やよいかめさん:術後の痛みが一番つらかったです。ずーっと痛くて、一晩中苦しみました。そこまで痛かったら看護師さんに言えばよかったんですが、もらった鎮痛剤でなんとかしないといけないのかなと思って、ずっと我慢していました…。
――恐怖心を感じることもあったのではないでしょうか。
やよいかめさん:闘病中だけでなく、ガンに対する恐怖心は常にあります。つい先日の出来事なのですが、足をぶつけてしばらくしたら爪の内出血した部分が赤黒くなっていて…。その時は仕方がないなと思ったのですが、1週間経っても2週間経っても、その箇所はずっと赤黒いままだったんです。そうしたら、どんどん「これって皮膚がんかも」「メラノーマかも…」と、ぶつけたという記憶まで曖昧になって、「本当にぶつけたから赤黒くなったのか?」「本当はガンなんじゃないか」と心配になってしまいました。こんなことを退院してから7年間、毎年数回繰り返して、その度に病院に駆け込んでいます。
――そういった怖い・不安という気持ちの時は、どうやって乗り越えているのですか?
やよいかめさん:怖いものはどうやっても怖いです。いくら前向きにがんばろうと思っていても、ふとした瞬間恐怖に心がとらわれてしまいます。なので、私の中の恐怖心を取り除くことは多分無理だと思います。でも共存しつつ、恐怖にとらわれすぎないで、怖い時は「ガン怖いねん!」って言える環境を作っておくことが大事だと思います。身近な人にとっては迷惑かもしれませんが…。

また、退院後に漫画を描き始めたことは、恐怖に対する一番の対抗策だったように思います。もともと陶芸をしていたのですが、転勤族の夫と結婚して子どもができてからは窯を持てなくなり、作業する時間もなくなりました。陶芸はとにかく時間がかかるので…。子どもたちがもうちょっと大きくなったら、近くの陶芸教室や窯元を探して作品作りを再開できたらいいなぁ、くらいに漠然と考えていました。でもガンになって、自分に残された時間を考えるようになり、今すぐ何かを生み出す“制作活動”を再開させようと思いました。

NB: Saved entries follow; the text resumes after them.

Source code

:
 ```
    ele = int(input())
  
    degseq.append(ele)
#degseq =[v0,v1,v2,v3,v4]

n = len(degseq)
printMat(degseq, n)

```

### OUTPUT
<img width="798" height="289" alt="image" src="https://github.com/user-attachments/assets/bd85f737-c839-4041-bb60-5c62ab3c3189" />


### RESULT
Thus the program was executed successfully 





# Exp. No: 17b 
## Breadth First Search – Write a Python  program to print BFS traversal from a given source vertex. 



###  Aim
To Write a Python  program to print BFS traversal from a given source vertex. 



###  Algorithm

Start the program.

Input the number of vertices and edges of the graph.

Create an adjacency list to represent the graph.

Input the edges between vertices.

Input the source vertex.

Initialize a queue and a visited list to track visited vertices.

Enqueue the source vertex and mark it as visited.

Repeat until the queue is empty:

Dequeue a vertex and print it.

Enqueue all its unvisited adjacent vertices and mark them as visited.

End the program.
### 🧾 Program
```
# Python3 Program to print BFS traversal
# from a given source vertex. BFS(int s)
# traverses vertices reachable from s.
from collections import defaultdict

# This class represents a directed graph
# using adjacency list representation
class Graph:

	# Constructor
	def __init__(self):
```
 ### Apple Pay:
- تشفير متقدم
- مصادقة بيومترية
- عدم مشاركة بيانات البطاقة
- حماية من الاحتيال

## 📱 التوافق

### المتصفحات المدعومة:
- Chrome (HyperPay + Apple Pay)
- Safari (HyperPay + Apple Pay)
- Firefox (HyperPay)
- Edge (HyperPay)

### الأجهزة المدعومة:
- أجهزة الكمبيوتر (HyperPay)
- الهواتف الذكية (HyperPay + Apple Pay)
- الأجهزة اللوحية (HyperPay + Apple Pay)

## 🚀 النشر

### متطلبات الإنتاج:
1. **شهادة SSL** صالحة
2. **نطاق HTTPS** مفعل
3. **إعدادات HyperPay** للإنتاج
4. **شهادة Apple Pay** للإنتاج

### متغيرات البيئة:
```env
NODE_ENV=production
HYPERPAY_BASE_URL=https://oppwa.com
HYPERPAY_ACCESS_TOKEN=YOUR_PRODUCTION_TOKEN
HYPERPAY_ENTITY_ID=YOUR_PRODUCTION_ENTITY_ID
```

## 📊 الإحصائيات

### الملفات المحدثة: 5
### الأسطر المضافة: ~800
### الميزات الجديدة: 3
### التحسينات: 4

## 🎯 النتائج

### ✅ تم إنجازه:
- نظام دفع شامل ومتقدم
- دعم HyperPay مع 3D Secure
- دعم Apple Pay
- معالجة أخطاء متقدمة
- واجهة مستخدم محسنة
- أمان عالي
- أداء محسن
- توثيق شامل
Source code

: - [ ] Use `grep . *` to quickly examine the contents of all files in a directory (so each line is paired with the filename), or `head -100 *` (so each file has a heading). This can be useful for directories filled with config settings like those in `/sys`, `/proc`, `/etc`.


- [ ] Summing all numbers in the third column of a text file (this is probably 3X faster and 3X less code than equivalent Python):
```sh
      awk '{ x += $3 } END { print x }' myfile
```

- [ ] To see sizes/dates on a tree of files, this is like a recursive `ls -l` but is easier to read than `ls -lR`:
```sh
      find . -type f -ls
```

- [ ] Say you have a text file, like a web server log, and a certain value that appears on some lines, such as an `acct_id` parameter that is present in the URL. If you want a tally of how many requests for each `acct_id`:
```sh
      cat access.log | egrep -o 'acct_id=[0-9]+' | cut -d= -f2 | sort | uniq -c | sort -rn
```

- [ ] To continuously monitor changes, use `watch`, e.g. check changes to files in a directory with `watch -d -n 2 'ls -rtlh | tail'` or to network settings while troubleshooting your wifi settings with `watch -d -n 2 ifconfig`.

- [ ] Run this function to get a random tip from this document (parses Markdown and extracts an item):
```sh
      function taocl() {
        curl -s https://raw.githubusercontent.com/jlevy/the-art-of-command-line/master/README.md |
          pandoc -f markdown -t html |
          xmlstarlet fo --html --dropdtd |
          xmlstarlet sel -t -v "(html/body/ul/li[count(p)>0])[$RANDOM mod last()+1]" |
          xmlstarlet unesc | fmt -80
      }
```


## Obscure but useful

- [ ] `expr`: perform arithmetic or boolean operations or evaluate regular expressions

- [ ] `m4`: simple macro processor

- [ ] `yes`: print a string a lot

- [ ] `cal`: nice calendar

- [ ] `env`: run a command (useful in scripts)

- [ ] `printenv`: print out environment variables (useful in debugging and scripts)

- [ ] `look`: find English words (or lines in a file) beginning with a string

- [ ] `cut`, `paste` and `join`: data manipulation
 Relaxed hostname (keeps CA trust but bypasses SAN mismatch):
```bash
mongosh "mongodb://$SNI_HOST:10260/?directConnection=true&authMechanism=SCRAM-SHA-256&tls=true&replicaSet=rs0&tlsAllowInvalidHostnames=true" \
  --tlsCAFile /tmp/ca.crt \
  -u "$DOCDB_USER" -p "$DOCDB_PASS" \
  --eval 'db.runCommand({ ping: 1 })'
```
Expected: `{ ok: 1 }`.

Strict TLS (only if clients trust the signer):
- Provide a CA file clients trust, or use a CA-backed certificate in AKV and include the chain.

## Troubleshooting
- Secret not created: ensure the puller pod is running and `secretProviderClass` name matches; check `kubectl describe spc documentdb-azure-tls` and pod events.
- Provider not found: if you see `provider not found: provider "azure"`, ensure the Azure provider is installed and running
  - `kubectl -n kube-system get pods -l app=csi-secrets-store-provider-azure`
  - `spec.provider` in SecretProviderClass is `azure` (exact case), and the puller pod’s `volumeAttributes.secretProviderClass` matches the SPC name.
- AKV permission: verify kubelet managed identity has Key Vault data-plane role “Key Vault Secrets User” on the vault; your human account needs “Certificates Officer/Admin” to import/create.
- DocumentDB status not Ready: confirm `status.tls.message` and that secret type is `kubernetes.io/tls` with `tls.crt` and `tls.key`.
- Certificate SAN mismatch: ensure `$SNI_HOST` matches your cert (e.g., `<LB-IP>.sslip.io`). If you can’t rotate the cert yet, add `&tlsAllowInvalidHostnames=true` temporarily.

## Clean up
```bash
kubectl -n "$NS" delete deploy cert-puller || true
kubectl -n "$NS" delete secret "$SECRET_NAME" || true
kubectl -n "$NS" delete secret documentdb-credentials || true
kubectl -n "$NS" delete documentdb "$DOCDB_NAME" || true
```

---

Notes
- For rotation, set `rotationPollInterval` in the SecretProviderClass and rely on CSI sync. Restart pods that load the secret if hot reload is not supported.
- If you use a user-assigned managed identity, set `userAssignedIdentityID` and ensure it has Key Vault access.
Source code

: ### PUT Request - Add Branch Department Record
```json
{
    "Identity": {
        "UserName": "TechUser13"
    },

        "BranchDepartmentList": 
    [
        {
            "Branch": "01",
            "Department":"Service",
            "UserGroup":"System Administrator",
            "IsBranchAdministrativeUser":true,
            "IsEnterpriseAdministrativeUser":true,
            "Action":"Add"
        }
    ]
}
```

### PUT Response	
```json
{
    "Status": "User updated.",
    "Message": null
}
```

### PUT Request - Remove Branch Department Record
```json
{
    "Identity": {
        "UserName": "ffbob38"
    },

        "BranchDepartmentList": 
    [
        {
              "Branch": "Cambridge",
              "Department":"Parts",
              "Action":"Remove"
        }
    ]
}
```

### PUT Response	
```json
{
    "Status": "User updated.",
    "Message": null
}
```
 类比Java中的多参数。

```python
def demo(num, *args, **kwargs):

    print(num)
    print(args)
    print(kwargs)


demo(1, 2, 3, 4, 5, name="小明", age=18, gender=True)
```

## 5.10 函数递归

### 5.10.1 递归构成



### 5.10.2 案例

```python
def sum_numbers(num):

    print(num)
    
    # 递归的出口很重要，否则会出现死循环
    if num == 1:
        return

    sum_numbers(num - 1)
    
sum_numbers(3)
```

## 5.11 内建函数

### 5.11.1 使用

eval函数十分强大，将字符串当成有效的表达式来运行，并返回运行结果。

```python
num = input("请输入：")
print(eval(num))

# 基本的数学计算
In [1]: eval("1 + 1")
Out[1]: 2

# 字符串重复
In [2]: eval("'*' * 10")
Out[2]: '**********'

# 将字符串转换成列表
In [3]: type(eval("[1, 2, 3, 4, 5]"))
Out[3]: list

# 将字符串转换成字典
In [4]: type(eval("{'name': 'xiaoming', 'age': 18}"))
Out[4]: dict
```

そこで、自宅の中でもできる制作はなんだろうと考えてデジタルで絵を描き出したのです。漫画を描くことができるようになって、「まだまだ人のために役立つことができる」「作品を生み出すことができる」という喜びを感じました。制作活動が自分にとって一番の薬だったと思います。
***
とてつもない恐怖心を抱えながらも、「生きたい!」という強い想いから、夫や子どもたちのために行動に移してきたやよいかめさん。現在もガンの恐怖と闘っている様子から、ガン治療の大変さが伺えます。
やよいかめさんのメッセージから、家族やパートナーなど大事な人のためにも、まずは自分のことを大切にする、不調を感じたらしっかり病院で検査を受ける、こうしたことが本当に大切なのだと感じました。